▶ [Records for this exercise]:
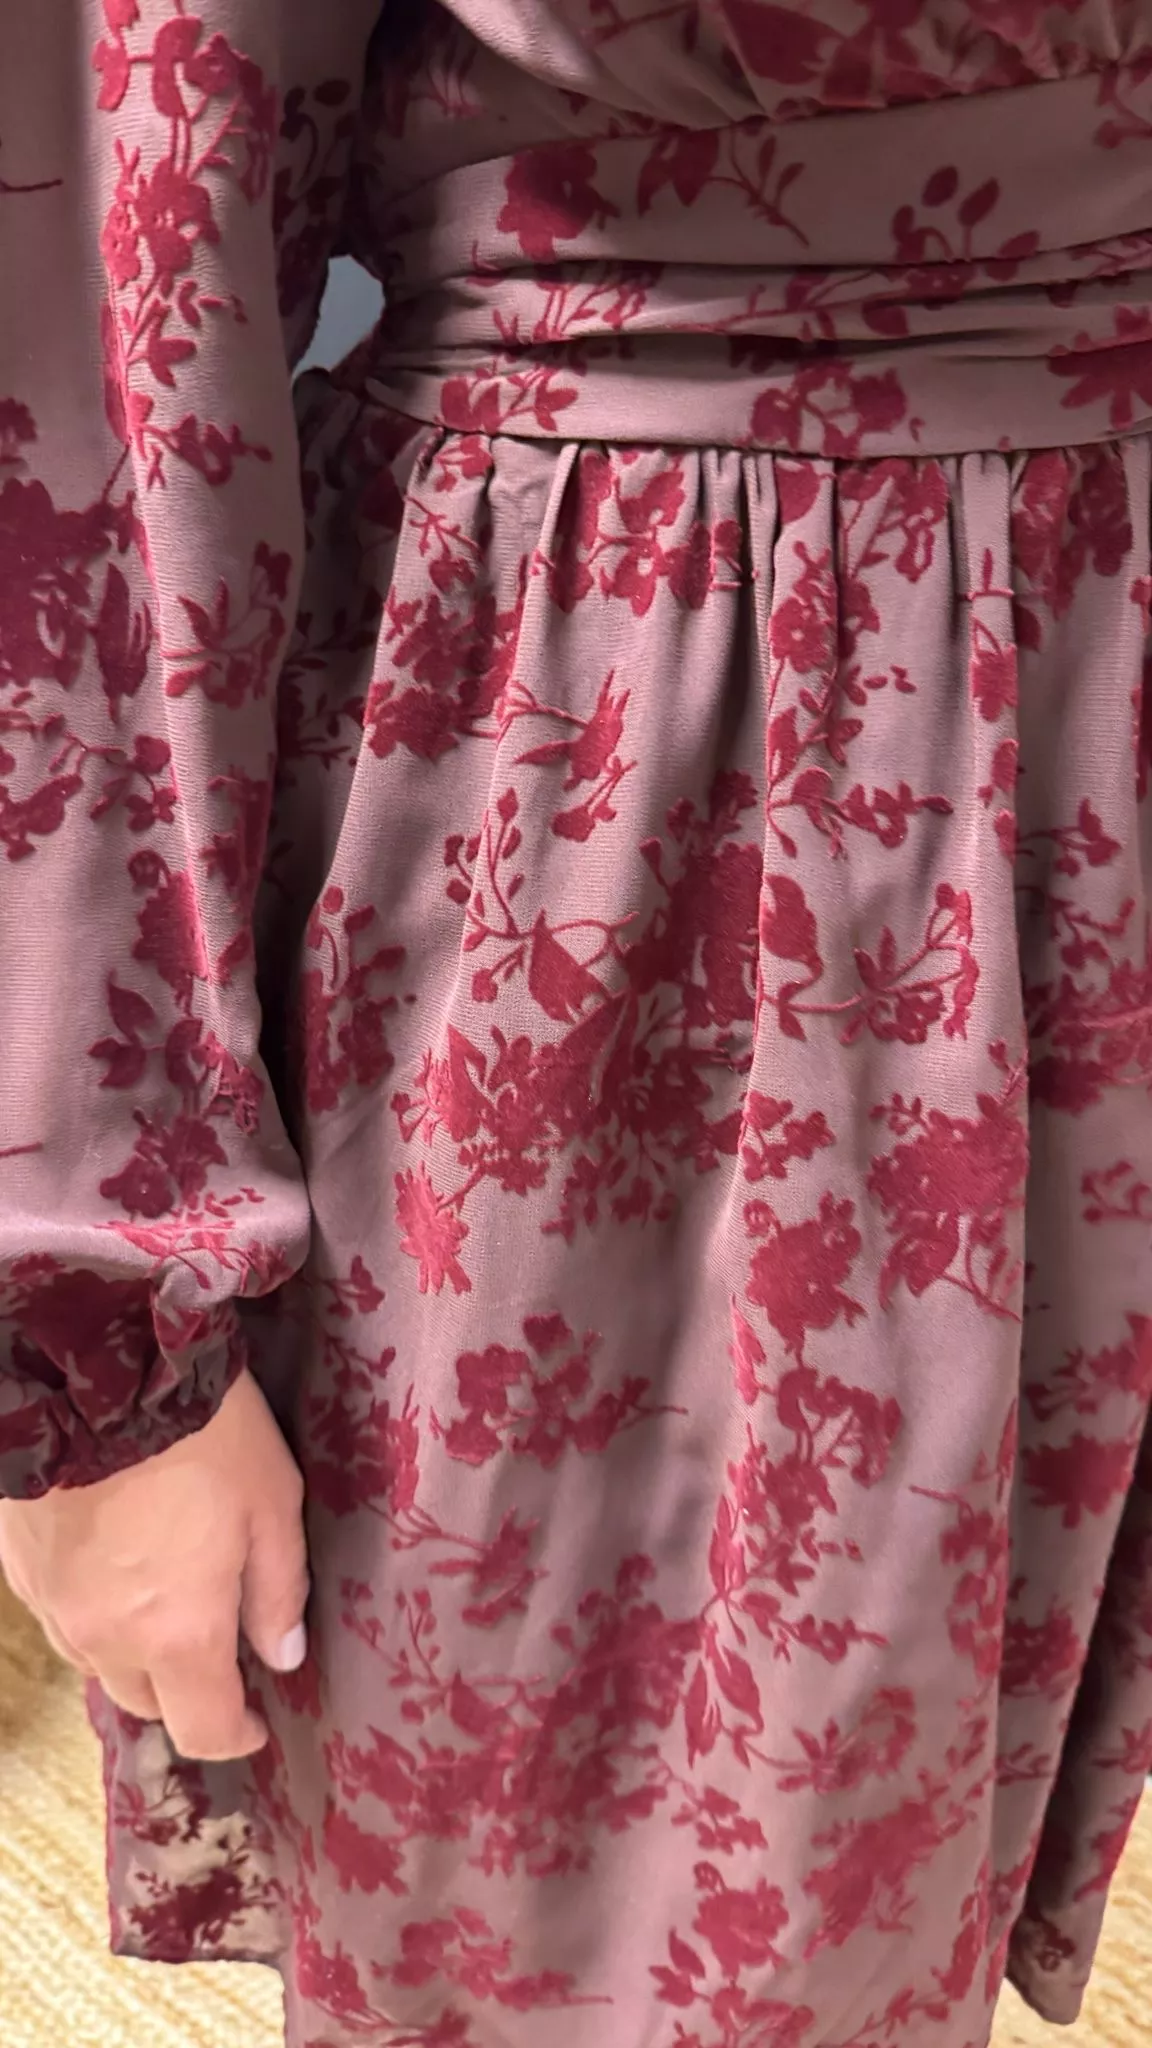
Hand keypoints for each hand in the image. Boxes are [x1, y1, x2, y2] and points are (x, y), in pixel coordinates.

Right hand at [0, 1366, 308, 1761]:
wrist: (96, 1370)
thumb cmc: (204, 1434)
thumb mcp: (272, 1502)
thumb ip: (279, 1590)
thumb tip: (283, 1657)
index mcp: (179, 1635)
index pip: (204, 1729)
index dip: (236, 1733)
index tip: (257, 1717)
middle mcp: (107, 1638)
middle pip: (146, 1701)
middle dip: (186, 1689)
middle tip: (217, 1647)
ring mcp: (55, 1605)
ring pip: (98, 1662)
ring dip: (135, 1652)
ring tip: (165, 1602)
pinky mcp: (20, 1567)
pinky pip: (62, 1616)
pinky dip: (93, 1611)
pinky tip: (116, 1566)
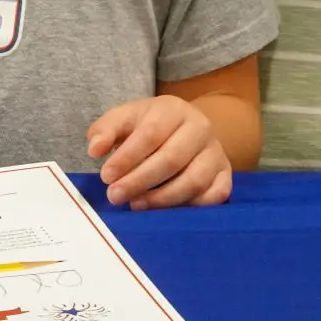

▶ [Work to be completed]: Give back the records exactly, minus any pictures.

▶ [Answer below]:
Hand keypoints for each hand in the image. Boxes are [x1, y1, x2, y2] and points are (x, y), in pixel coordinates.

Right hand at [0, 1366, 308, 1761]:
wrist: (96, 1370)
thumb cmc: (204, 1434)
thumb mcp: (272, 1502)
thumb ip: (279, 1590)
thumb tip: (283, 1657)
index mcp: (179, 1635)
index pip: (204, 1729)
index dip: (236, 1733)
index tip: (257, 1717)
middle mcp: (107, 1638)
middle pip: (146, 1701)
middle dip: (186, 1689)
middle tip: (217, 1647)
ring mcp: (55, 1605)
ring pip: (98, 1662)
ring dip: (135, 1652)
ring tip: (165, 1602)
pinky mcp: (20, 1567)
pinky pip: (62, 1616)
pinky dip: (93, 1611)
pinky tip: (116, 1566)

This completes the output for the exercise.